Infelizmente, não chegou até nós se Adão alguma vez se arrependeu de não ter dado ouvidos à primeira esposa, ou se aprendeu à sua custa que uma mulher tola é mil vezes mais perigosa do que uma dotada de espírito e inteligência...





5 comments:

princesadepantufas said...

A história de Lilith é bem mais interessante do que a de Eva, a esposa perfeita a quem Adão acusou mal se sentiu ameaçado...

Kaia Kakós said...

Brilhante!
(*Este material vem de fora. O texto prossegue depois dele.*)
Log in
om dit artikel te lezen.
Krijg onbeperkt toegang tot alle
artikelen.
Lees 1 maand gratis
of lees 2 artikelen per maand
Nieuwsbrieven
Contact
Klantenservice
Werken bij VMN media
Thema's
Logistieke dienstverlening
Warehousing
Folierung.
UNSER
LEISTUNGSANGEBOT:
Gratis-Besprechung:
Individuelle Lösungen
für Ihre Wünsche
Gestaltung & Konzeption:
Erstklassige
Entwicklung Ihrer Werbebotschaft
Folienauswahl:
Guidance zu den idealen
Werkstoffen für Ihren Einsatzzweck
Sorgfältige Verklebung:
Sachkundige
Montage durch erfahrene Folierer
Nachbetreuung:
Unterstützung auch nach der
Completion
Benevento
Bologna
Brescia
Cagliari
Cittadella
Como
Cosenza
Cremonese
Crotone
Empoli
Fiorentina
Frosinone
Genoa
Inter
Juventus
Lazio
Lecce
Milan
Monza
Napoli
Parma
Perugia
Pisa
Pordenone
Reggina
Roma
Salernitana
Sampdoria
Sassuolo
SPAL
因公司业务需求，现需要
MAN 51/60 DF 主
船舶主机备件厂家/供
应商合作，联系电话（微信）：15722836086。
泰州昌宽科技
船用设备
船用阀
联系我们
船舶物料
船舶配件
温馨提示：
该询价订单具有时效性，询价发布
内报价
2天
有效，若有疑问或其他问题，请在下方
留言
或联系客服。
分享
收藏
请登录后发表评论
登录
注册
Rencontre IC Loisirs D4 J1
É pena que poucas pessoas conheçam a história de Lilith, ou que a mesma seja tida como a sucubus, a demónio sensual que leva os homens ao pecado...

C. N. Gil said...

Pena que tenhas ido buscar esta história apenas aons anais judaico cristãos...
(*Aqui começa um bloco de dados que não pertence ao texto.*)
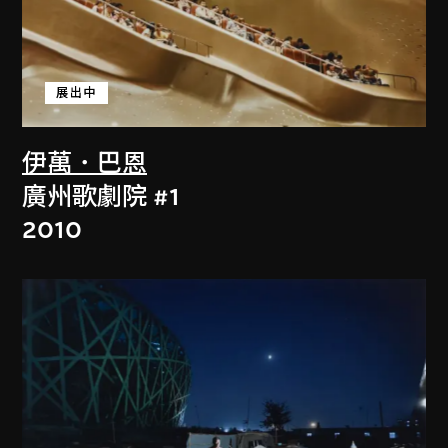
展出中
伊萬．巴恩
廣州歌劇院 #1
2010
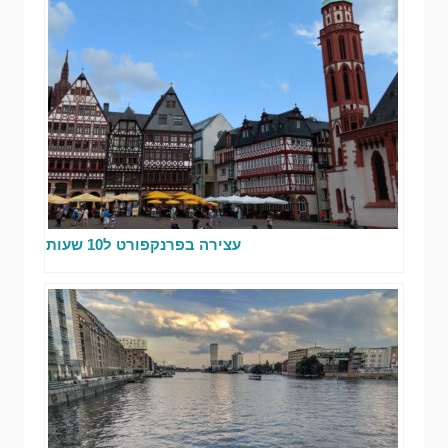
עצירה בפרנקפורט ל10 שעות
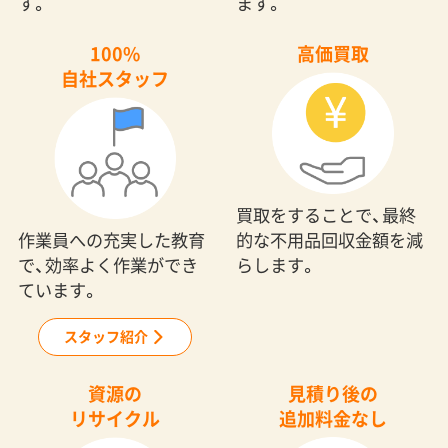
す。
ます。
100%
高価買取
自社スタッフ
買取をすることで、最終
作業員への充実した教育
的な不用品回収金額を減
で、効率よく作業ができ
らします。
ています。
スタッフ紹介
資源の
見積り後の
リサイクル
追加料金なし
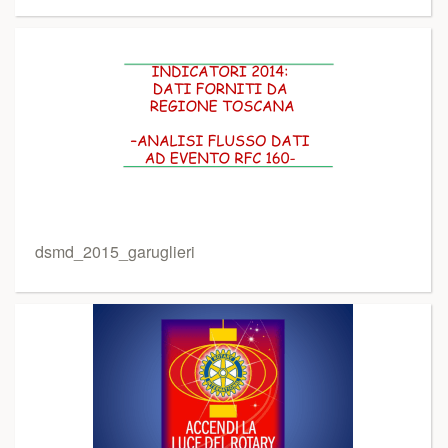
dsmd_2015_garuglieri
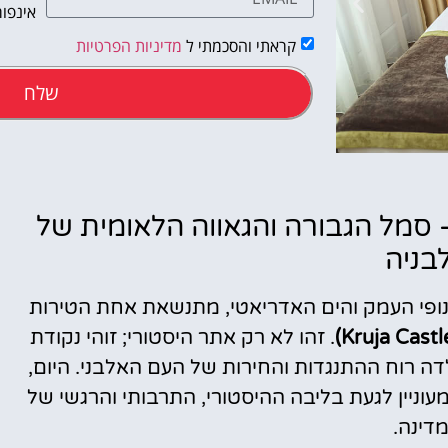
אינפור
קראתי והסכמתי ל
מדיניות הפרטיות
שלח
טיסות
 קרויה (Castle of Kruja) – סמל הגבורה והגאווה הלאומית של
בניה
מציאת
טיסה זולה?
נופי העמק והים האדריאטי, מתנשאת אחת הטירות
לחצו
. זהו לא רק אתר היסטורי; זוהי נקודת
פה!
ה רוח ההתנגדות והחירות של העם האלבני. היום,
עוניין לגעת בליבה ההיסטורי, התרבותי והרגשי של
דינה.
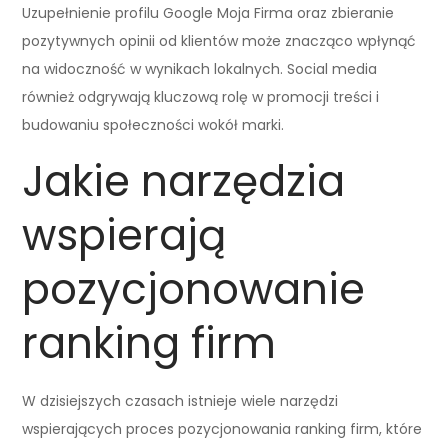
Uzupełnienie profilu Google Moja Firma oraz zbieranie
pozytywnych opinii od klientów może znacząco wpłynąć
na widoczność w wynikach lokalnych. Social media
również odgrywają kluczową rolę w promocji treści i
budowaniu społeczności wokół marki.
Jakie narzędzia
wspierają
pozycjonowanie
ranking firm
W dzisiejszych czasach istnieje wiele narzędzi
wspierających proces pozycjonowania ranking firm, które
...até porque nem se sabe ao certo se foi Samael...
...ou se houve intervenção de algum anjo...

A história judaica de Lilith é, tal como seria suporto ser numa sociedade patriarcal, muito mal contada, e apenas existe esta tradição porque o nome dela aparece no livro do profeta Isaías e, qualquer nome na bíblia tem de ter um significado. É a única Deusa não judaica mencionada pelo nome...

Embora perceba a alegoria que fazes aqui, acho que farias muito melhor se lesses a lenda original, a suméria...
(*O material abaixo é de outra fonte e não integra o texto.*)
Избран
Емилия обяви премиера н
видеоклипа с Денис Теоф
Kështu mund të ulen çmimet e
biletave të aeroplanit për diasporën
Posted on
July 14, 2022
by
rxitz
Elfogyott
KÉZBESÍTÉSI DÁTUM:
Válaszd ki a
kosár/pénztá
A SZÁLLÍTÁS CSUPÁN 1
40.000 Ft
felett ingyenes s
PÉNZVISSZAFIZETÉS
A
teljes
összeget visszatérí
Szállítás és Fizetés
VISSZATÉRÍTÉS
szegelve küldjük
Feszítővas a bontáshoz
...mais rica, mais bonita, mais poética...

Anyway, nem sei como é que este post me passou na altura em que o publicaste...

...tenho algum interesse nesta história...
...o suficiente para isto:

http://www.wook.pt/ficha/lilith/a/id/12235403

Mas uma vez que te baseaste na versão mais corriqueira da lenda, tens toda a razão naquilo que dizes :)

Imperatriz Sissi said...

A tese «todos os demónios apresentados na Bíblia ou apresentados no folclore judaico-cristão são antigos Deuses» tem a sua validade e interesse, mas também tem sido tão estafada em tudo quanto é texto que começa a perder relevância.

Por exemplo, há quem aponte Ishtar como a origem ou forma original do nome Ester, quem atribua o Cântico dos Cânticos a uma cópia dos hinos a Ishtar, etc. Provável e naturalíssimo. Relevante para o andarmos sempre a repetir? Se calhar já não...

Perdi a conta aos livros que li -nomeadamente sobre figuras femininas incluindo Lillith - a bater na tecla da versão patriarcal e mimimi. Quase podemos assumir isso como óbvio, assim como é natural que povos com diferentes credos a viver como vizinhos, cada um teria a sua forma de contar o conto. É claro que existem várias versões, mas as descrições assírias-sumérias de Lillith - não há uma lenda oficial de Lillith, que me lembre- são igualmente vagas: chega a ser inclusive descrita com uma classe de demónios e não uma deusa em direito próprio. A interpretação de deusa da Lua, etc não é certa e começa a ganhar forma muito mais tarde, ficando a moda já no século XIX se estou recordada...

Quanto a haver Samael ou não, depende das versões também. Na minha interpretação pessoal, essa é a forma que tem mais pés e cabeça, mas a minha interpretação vale o que vale.

Em boa verdade,as lendas judaicas ainda são as que acabam por dar a Lillith alguma personalidade, com ou sem papão patriarcal. Fiquei curiosa para conhecer a tua versão...

C. N. Gil said...

Existe uma versão da lenda de lilitu, e que eu saiba a unica tradução para Português é a minha.